提示文:

____

2013年01月22日 中国の弱点「マラッカ・ジレンマ」

(前回よりつづき)

『月刊日本』(2012/11月号)より

■中国の弱点「マラッカ・ジレンマ」

―― アメリカの外交政策の重心は、中東から東アジアへとシフトしつつある。
   これに対して、中国はどのように出ると考えられるか。

奥山

中国はアメリカに追いつくために軍事力を増強させているが、
彼らがアメリカと対等に渡り合うためには、
何よりもまず「マラッカ・ジレンマ」を克服しなければならない。

私が翻訳した、オバマ政権のブレーンの一人である
ロバート・カプランの著書『インド洋圏が、世界を動かす』にも詳しく書かれているが、
中国は石油をはじめとするエネルギー物資の輸入ルートとして
マラッカ海峡に過剰に依存している。

しかし、マラッカ海峡は狭く、簡単に封鎖することができる。
マラッカ・ジレンマとは、このようにマラッカ海峡において
中国が抱える潜在的な脆弱性のことである。

マラッカ・ジレンマから脱却するためには、
マラッカ海峡を通過させずにエネルギー物資を国内に運び入れる必要がある。
そのために中国が目をつけたのが、パキスタンのグワダル港を経由する陸上ルートだ。

____

保存データ項目:
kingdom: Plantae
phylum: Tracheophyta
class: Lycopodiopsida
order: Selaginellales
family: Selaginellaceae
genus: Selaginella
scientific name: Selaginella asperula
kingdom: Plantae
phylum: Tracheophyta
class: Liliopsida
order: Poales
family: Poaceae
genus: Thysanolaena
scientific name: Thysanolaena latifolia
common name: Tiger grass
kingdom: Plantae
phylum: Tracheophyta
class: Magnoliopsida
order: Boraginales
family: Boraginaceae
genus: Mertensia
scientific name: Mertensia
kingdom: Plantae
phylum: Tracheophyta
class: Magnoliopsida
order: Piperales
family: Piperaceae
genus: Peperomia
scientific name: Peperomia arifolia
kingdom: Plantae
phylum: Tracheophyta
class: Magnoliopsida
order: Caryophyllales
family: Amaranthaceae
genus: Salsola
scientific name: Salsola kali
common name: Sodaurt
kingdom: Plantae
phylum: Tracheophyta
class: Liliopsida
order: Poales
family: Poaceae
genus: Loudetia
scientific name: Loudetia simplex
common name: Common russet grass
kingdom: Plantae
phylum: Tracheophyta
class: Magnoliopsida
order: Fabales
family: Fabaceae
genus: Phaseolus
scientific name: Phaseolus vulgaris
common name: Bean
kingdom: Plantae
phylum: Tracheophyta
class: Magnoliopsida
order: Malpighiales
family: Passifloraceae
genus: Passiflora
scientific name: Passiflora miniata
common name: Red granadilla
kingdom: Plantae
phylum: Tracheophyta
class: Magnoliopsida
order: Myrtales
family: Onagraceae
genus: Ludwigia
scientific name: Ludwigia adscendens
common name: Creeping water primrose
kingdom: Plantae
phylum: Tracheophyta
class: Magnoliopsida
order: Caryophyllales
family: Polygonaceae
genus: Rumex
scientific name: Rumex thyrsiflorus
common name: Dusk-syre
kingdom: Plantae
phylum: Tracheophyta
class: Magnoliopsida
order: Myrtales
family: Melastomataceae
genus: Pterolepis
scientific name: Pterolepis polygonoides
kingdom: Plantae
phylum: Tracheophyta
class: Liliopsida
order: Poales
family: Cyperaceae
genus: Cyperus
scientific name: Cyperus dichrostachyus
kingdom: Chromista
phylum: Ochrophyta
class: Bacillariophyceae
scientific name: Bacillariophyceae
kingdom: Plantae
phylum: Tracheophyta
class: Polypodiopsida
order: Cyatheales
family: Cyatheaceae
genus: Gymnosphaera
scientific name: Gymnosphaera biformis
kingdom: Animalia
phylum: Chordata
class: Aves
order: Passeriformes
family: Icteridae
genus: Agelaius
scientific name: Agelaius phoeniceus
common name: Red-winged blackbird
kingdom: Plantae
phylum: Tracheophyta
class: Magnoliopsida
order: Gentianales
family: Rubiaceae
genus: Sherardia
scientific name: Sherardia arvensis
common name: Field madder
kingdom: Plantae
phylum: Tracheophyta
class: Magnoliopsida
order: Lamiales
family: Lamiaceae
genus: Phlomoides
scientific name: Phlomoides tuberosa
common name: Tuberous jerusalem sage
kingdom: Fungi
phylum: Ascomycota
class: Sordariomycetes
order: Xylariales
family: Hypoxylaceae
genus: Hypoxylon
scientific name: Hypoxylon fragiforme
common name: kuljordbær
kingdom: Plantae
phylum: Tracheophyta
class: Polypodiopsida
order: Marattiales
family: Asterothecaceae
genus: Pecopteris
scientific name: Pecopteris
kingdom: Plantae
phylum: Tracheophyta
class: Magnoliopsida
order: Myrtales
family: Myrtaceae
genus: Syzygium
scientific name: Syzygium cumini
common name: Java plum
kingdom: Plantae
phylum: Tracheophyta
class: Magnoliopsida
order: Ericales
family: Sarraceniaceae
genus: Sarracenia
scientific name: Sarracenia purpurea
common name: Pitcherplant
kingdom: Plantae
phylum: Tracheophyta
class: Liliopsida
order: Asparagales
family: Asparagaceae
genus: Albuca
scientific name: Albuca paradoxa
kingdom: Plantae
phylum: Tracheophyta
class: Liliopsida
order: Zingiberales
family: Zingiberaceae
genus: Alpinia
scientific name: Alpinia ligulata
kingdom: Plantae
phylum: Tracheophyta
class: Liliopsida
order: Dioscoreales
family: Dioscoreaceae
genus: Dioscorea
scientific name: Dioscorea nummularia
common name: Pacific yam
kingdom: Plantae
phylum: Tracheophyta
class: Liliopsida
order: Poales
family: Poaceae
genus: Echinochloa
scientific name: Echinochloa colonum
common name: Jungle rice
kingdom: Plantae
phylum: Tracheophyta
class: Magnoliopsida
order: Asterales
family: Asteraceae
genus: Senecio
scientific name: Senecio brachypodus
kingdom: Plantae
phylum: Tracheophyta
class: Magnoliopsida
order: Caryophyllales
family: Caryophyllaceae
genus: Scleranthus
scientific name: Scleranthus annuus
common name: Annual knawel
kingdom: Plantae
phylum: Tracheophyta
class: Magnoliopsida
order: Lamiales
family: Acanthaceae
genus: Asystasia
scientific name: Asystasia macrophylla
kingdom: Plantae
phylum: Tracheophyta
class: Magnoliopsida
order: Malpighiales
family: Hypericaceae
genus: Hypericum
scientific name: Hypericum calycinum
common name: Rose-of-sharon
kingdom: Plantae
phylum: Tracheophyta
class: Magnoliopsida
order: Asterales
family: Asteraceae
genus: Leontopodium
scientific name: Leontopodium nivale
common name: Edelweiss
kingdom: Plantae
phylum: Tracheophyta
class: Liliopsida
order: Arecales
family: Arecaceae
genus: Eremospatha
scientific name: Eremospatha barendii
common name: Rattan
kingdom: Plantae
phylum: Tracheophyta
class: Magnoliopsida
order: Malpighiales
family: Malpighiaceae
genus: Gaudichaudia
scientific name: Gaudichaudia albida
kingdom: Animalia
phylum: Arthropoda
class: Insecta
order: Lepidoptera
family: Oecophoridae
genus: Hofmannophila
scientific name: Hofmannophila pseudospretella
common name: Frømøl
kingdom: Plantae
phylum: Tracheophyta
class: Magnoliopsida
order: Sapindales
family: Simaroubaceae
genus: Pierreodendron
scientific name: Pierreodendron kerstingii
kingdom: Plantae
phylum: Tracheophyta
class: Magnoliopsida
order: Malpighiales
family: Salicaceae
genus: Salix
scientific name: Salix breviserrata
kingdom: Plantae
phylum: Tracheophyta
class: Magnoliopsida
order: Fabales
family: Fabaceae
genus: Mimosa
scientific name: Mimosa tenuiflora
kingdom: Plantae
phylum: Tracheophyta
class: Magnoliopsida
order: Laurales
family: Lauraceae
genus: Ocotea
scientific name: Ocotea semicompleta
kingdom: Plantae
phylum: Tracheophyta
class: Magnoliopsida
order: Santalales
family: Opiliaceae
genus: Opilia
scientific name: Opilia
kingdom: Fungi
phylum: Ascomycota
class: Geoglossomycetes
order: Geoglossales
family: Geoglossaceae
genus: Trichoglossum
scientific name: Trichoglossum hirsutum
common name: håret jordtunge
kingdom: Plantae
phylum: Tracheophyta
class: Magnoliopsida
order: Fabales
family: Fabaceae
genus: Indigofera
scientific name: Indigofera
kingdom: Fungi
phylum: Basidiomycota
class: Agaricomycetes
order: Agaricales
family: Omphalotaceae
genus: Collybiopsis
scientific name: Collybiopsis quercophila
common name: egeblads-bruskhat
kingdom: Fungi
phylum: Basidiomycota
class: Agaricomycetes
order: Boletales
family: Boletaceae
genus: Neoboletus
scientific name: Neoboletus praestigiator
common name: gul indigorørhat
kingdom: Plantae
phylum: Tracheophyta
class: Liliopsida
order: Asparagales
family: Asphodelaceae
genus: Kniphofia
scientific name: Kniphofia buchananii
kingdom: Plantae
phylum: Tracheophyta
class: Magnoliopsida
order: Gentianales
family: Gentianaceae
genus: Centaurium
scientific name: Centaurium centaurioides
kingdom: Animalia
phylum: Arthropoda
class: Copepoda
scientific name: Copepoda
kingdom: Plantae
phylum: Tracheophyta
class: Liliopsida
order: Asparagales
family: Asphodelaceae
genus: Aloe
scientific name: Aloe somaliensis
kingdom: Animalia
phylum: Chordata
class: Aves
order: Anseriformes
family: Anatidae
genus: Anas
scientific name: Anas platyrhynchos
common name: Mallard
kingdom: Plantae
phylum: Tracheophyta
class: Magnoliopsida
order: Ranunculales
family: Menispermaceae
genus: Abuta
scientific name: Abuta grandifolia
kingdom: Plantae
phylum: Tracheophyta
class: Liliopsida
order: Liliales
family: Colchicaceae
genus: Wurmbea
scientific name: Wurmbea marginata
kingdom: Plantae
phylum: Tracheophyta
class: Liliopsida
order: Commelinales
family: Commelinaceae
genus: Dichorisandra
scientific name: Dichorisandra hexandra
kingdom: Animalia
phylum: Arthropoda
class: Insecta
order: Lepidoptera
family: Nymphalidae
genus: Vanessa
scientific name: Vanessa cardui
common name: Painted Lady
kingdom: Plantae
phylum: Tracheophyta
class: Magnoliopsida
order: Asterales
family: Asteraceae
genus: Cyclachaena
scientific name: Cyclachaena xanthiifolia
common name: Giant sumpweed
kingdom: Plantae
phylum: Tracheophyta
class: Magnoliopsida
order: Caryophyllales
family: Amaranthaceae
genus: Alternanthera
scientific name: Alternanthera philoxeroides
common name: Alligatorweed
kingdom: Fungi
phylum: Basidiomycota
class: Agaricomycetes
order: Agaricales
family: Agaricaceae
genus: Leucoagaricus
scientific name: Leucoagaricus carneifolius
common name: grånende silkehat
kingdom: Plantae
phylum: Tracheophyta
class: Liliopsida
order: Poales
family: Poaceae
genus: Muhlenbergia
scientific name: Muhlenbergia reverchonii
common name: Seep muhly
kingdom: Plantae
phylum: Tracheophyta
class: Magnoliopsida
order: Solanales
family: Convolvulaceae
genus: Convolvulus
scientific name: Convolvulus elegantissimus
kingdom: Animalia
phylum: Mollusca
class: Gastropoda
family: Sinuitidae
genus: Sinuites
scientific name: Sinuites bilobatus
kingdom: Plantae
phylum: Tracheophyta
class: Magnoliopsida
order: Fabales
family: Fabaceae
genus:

____

課題:
**1.** マラッカ・ジレンマについての文章によると、中国が陸上ルートの経由地として目をつけたのはどこの港か。
**2.** マラッカ・ジレンマについての文章から、「これに対して、中国はどのように出ると考えられるか。」で始まり「マラッカ海峡に過剰に依存している。」で終わる部分を、一字一句違えずに書き写しなさい。
記録は、マラッカ・ジレンマについての文章とは別の出典から取られたものである。

解答:
**1.** パキスタンのグワダル港

**2.**
これに対して、中国はどのように出ると考えられるか。

奥山

中国はアメリカに追いつくために軍事力を増強させているが、
彼らがアメリカと対等に渡り合うためには、
何よりもまず「マラッカ・ジレンマ」を克服しなければならない。

私が翻訳した、オバマ政権のブレーンの一人である
ロバート・カプランの著書『インド洋圏が、世界を動かす』にも詳しく書かれているが、
中国は石油をはじめとするエネルギー物資の輸入ルートとして
マラッカ海峡に過剰に依存している。